With regard to Slice
in particular, it can lead to double bounds-checking if you implement a collection which does its own bounds-checking (e.g. if their underlying storage is unsafe). I have a toy example which demonstrates the issue:
Summary
Consider the following example code, which demonstrates the code generated to
read an element from a slice of some custom collection which performs its own bounds-checking:
func accessElement(from c: Slice<MyCollection>, at index: Int) -> String {
c[index]
}
struct MyCollection: Collection {
var startIndex: Int
var endIndex: Int
func index(after i: Int) -> Int {
i + 1
}
subscript(index: Int) -> String {
precondition(index >= startIndex)
precondition(index < endIndex)
return String(index) // pretend this was an access to an unsafe buffer, hence we bounds-checked it like a good citizen
}
}
This results in the following assembly (Godbolt):
output.accessElement(from: Swift.Slice<output.MyCollection>, at: Swift.Int) -> Swift.String:
push r13
sub rsp, 16
cmp rsi, rdi
jl .LBB1_6
cmp r8, rdi
jl .LBB1_7
cmp r8, rsi
jge .LBB1_8
cmp r8, rdx
jl .LBB1_9
cmp r8, rcx
jge .LBB1_10
mov qword ptr [rsp + 8], r8
call (lazy protocol witness table accessor for type Swift.Int and conformance Swift.Int : Swift.BinaryInteger in Swift)
mov rdi, qword ptr [rip + ($sSiN)@GOTPCREL]
lea r13, [rsp + 8]
mov rsi, rax
call ($sSzsE11descriptionSSvg)@PLT
add rsp, 16
pop r13
ret
.LBB1_6:
ud2
.LBB1_7:
ud2
.LBB1_8:
ud2
.LBB1_9:
ud2
.LBB1_10:
ud2
Notice that even for this minimal example, the function ends up with 5 (!!!) potential runtime errors.

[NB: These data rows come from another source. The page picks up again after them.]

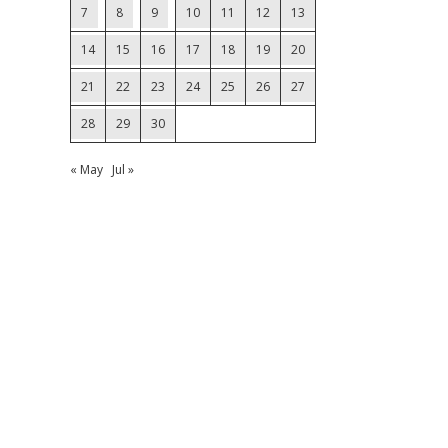
7
8
9
10
11
12
13
14
15
16
17
18
19
20
21
22
23
24
25
26
27
28
29
30
« May
Jul »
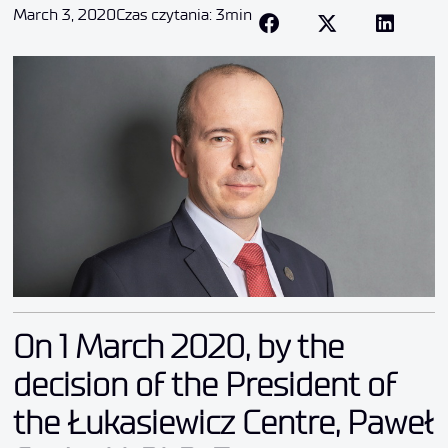
March 3, 2020
Czas czytania: 3min
On 1 March 2020, by the
decision of the President of
the Łukasiewicz Centre, Paweł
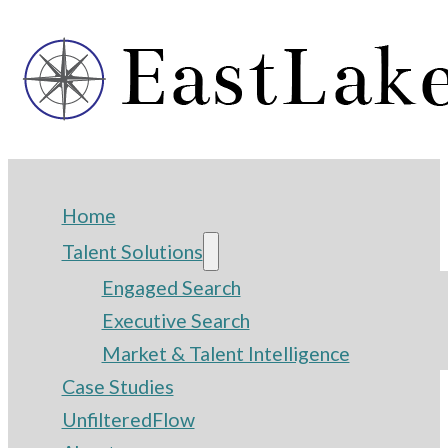
Home
Talent Solutions
Engaged Search
Executive Search
Market & Talent Intelligence
Case Studies
UnfilteredFlow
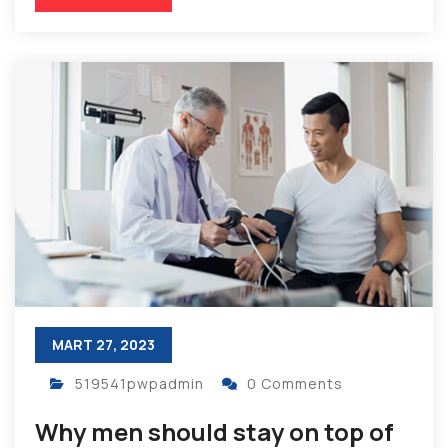
MART 27, 2023
519541pwpadmin
0 Comments
Why men should stay on top of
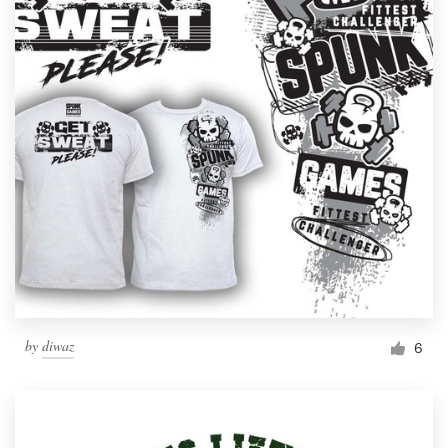
by
diwaz
6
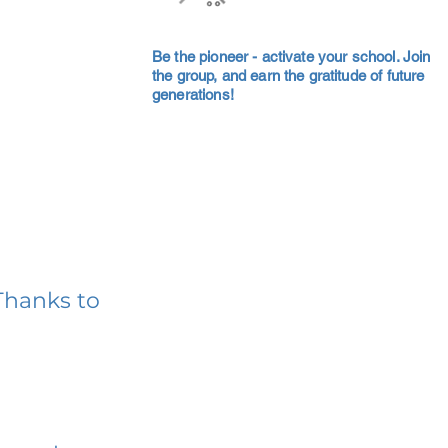
Be the pioneer - activate your school. Join
the group, and earn the gratitude of future
generations!
Thanks to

Let's see what happens if we no-op _failEarlyRangeCheck
(Godbolt):
output.accessElement(from: Swift.Slice<output.MyCollection>, at: Swift.Int) -> Swift.String:
push r13
sub rsp, 16
cmp rsi, rdi
jl .LBB1_4
cmp r8, rdx
jl .LBB1_5
cmp r8, rcx
jge .LBB1_6
mov qword ptr [rsp + 8], r8
call (lazy protocol witness table accessor for type Swift.Int and conformance Swift.Int : Swift.BinaryInteger in Swift)

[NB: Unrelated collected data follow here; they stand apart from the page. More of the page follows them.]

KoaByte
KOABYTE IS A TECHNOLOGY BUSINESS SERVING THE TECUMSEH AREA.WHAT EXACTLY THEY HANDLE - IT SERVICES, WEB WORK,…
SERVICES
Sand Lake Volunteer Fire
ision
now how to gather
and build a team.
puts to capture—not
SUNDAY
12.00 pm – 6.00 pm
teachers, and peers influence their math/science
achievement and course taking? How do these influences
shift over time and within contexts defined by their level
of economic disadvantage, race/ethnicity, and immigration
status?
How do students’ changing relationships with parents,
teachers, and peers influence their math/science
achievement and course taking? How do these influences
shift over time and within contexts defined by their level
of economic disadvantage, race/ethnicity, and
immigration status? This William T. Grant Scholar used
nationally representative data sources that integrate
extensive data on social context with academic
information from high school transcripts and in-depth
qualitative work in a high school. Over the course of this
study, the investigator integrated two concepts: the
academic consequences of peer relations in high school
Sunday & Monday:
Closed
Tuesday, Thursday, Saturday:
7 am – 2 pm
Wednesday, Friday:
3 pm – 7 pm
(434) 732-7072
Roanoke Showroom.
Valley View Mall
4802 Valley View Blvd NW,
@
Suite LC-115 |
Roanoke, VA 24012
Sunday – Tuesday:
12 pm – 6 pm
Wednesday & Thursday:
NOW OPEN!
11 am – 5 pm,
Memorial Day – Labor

mov rdi, qword ptr [rip + ($sSiN)@GOTPCREL]
lea r13, [rsp + 8]
mov rsi, rax
call ($sSzsE11descriptionSSvg)@PLT
add rsp, 16
pop r13
ret
.LBB1_4:
ud2
.LBB1_5:
ud2
.LBB1_6:
ud2
Now we only have 3 traps. So let's look at them:
cmp rsi, rdi
jl .LBB1_4
cmp r8, rdx
jl .LBB1_5
cmp r8, rcx
jge .LBB1_6
It's pretty clear that the last 2 are the bounds checks from MyCollection
, and Godbolt confirms that. But what about that first one? The one that jumps to .LBB1_4
if one value is less than the other? I believe that one is happening because of Slice's implementation of _failEarlyRangeCheck
(even when no-oped); in order to form its range literal, it needs to check that the Range's lowerBound <= upperBound
, and nothing about the later bounds checks, nor the fact that MyCollection's _failEarlyRangeCheck
is an empty function, allows the compiler to eliminate that. It isn't actually relevant to how MyCollection
implements its bounds-checking, and it actually opts-out of Slice's FERC, but it still has to pay for it.

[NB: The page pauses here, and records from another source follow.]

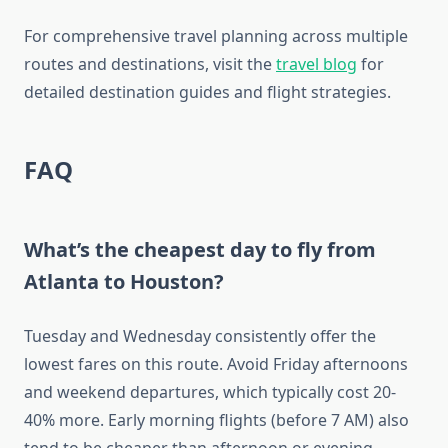
For comprehensive travel planning across multiple
routes and destinations, visit the
travel blog
for
detailed destination guides and flight strategies.
FAQ
What’s the cheapest day to fly from
Atlanta to Houston?
Tuesday and Wednesday consistently offer the
lowest fares on this route. Avoid Friday afternoons
and weekend departures, which typically cost 20-
40% more. Early morning flights (before 7 AM) also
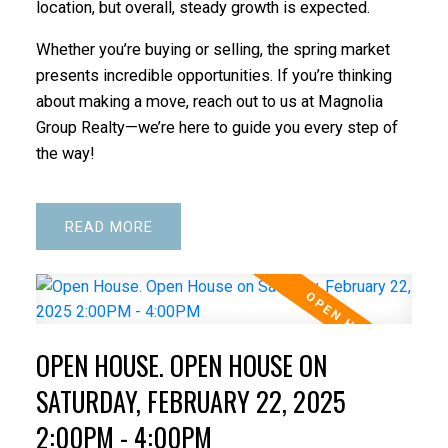
location, but overall, steady growth is expected.
Whether you’re buying or selling, the spring market
presents incredible opportunities. If you’re thinking
about making a move, reach out to us at Magnolia
Group Realty—we’re here to guide you every step of
the way!
READ
OPEN HOUSE. OPEN HOUSE ON
SATURDAY, FEBRUARY 22, 2025
2:00PM - 4:00PM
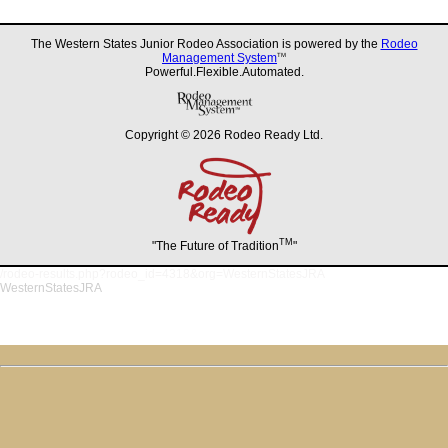
The Western States Junior Rodeo Association is powered by the
Rodeo
Management System
TM
Powerful.Flexible.Automated.
Copyright © 2026 Rodeo Ready Ltd.
TM
"The Future of Tradition
"
/rodeo-results.php?rodeo_id=4318&org=WesternStatesJRA
WesternStatesJRA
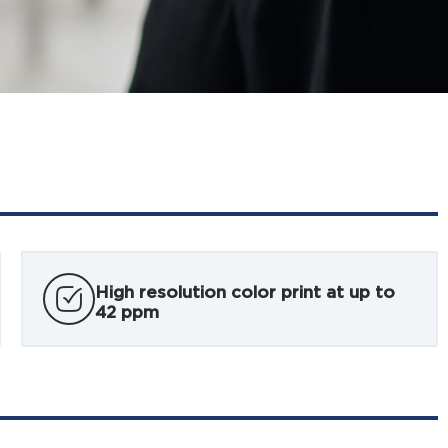
High resolution color print at up to
42 ppm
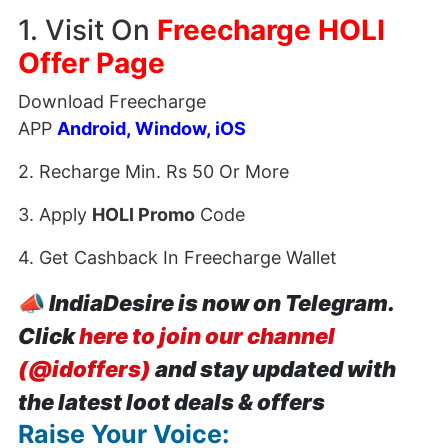
1. Visit On
Freecharge HOLI
Offer Page
Download Freecharge
APP
Android
,
Window
,
iOS
2. Recharge Min. Rs 50 Or More
3. Apply
HOLI Promo
Code
4. Get Cashback In Freecharge Wallet
📣
IndiaDesire is now on Telegram.
Click
here to join our channel
(@idoffers)
and stay updated with
the latest loot deals & offers
Raise Your Voice:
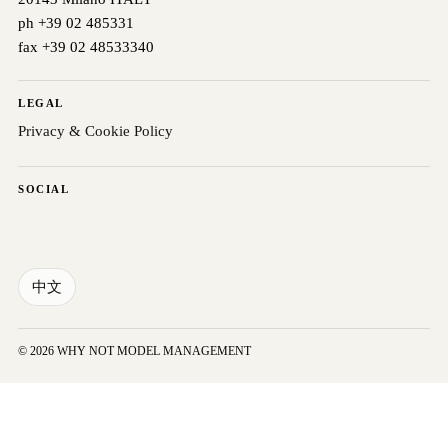
ph +39 02 485331
fax +39 02 48533340
LEGAL
Privacy & Cookie Policy
SOCIAL
中文
© 2026 WHY NOT MODEL MANAGEMENT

In short: if we removed _failEarlyRangeCheck
, or made it a no-op in release builds, or made it non-underscored, I believe we could reduce those 5 potential runtime errors in this toy example down to 2. Right now, we're doing bounds-checking twice: one for the slice bounds, once for the underlying collection's bounds, and then one more for the range literal as well. It's really inefficient.
Fewer checks could very well mean code-size reductions, as well less stuff for the compiler to try and reason about, more effective bounds-check elimination, and more effective optimisations after those checks have been proven redundant.